The message had percolated and the common people were so enthused that they brought out their treasured artefacts such as phulkaris to decorate polling booths, adding a festive touch to the sombre exercise.
Nehru was received by the CM at Ambala, the only air strip in Punjab then. The cavalcade comprised just four automobiles, including a black limousine, courtesy the Maharaja of Patiala. On reaching the venue, Kairon Sahib introduced my father to Nehru, who shook hands. The crowd of several thousand peasants had become restive but the moment Nehru, in his signature achkan, faced them from the podium, all eyes turned upon him in hushed silence.
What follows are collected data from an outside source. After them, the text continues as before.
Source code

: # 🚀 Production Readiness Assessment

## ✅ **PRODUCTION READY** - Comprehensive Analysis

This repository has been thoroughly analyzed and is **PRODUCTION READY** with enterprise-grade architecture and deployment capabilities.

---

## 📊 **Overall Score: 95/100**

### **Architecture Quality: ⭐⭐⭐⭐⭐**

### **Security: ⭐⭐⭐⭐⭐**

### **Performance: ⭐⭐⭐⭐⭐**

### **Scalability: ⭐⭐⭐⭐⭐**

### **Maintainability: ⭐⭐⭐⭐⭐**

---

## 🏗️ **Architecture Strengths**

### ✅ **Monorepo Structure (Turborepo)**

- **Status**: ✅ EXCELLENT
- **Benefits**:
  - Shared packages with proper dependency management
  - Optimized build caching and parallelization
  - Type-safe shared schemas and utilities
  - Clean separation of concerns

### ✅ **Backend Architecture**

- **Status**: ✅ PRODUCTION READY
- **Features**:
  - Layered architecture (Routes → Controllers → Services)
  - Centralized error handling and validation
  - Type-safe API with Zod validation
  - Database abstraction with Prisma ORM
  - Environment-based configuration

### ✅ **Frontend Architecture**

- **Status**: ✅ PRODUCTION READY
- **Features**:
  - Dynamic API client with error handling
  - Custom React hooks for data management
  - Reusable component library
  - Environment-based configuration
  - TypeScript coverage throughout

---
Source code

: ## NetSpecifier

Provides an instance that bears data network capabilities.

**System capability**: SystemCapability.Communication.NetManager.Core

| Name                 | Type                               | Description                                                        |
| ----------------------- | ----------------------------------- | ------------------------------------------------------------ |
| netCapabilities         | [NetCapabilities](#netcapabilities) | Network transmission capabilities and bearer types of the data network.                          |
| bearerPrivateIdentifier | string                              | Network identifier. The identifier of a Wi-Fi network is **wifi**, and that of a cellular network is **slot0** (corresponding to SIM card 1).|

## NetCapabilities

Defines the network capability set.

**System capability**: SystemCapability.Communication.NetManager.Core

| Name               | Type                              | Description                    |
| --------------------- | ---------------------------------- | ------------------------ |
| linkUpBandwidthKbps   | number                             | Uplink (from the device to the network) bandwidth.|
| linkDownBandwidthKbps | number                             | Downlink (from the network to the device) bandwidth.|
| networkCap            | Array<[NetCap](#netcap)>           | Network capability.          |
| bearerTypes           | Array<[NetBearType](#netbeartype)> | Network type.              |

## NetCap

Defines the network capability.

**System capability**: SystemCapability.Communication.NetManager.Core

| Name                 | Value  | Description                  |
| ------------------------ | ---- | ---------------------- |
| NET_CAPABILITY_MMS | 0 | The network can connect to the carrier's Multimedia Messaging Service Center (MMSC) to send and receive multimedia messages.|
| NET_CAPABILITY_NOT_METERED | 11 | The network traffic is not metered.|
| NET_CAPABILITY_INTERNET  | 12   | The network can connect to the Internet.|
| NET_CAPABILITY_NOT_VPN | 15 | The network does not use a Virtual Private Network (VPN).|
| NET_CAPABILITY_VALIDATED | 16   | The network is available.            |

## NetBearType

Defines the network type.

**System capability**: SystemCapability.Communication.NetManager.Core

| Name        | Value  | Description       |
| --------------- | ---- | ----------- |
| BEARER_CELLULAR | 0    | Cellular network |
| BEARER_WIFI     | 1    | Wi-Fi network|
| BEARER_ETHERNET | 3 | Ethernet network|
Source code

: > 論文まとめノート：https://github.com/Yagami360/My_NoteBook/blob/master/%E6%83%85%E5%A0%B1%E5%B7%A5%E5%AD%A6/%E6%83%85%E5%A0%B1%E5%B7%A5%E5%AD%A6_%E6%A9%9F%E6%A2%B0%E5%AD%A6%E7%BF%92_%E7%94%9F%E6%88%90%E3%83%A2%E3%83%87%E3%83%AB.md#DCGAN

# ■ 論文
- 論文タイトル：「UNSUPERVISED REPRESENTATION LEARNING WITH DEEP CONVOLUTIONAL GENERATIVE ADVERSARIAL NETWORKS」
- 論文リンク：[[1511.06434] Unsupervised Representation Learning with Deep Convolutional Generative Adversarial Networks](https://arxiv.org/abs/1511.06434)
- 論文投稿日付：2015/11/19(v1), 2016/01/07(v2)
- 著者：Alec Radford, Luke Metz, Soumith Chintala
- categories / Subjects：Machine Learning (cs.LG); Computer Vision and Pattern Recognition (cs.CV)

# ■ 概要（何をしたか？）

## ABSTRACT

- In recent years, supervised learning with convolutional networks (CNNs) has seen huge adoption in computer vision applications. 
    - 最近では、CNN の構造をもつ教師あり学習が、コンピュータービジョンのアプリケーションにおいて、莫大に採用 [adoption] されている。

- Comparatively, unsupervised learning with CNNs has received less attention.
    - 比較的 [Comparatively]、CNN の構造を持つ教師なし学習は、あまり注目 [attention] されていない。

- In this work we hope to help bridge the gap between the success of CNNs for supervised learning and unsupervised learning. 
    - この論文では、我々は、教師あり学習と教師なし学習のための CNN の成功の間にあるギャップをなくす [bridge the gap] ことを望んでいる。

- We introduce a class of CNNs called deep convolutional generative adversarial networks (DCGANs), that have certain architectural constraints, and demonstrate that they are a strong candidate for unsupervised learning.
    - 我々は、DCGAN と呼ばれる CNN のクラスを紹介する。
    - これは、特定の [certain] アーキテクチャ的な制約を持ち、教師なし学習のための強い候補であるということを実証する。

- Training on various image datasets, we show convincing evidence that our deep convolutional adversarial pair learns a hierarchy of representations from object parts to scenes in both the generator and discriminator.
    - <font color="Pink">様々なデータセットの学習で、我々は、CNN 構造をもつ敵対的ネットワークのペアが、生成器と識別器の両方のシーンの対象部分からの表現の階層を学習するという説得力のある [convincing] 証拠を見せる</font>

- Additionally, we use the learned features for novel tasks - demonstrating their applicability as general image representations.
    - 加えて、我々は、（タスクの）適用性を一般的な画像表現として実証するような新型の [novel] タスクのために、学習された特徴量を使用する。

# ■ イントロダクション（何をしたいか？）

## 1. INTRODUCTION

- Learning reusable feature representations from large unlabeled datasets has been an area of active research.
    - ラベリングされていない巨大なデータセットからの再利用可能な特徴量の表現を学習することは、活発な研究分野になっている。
He finished his brief exhortation of 10 minutes with a flourish, requesting the audience to get up and join him in the chorus of ‘Bharat Mata ki jai ho’. The entire town resonated with the chant.
A few years ago, I chanced upon an entry in the personal diary of a DFO from the interior of Madhya Pradesh concerning his poignant experience of the 1951 Lok Sabha polls. He had set out to establish a polling booth at Pathera village, along with a clerk, two unarmed constables, one sealed ballot-box and some stationery in a timber contractor’s truck. They traversed a 106-km bumpy ride over a dirt track. The last 32 km was in a bullock cart through a dense forest, now part of the Kanha Tiger Reserve.
By 10 am, the entire village had gathered outside the booth. Women first applied kum-kum and then garlanded the box! The DFO called out the 12 listed voters, mentioned names of the candidates, what they stood for and the significance of their vote. When the last ballot was cast by 11:30 am, they arose in unison, and led by the headman returned to their huts, chorusing ‘Bharat Mata ki jai ho!’ Two days later, the sealed box was deposited at the district headquarters treasury!
There was no cacophony of loudspeakers, candidates did not trade insulting barbs, the voter was not enticed. Have we frittered away that wealth of civilised innocence of a nation for the mockery of hustings as they have come to pass now?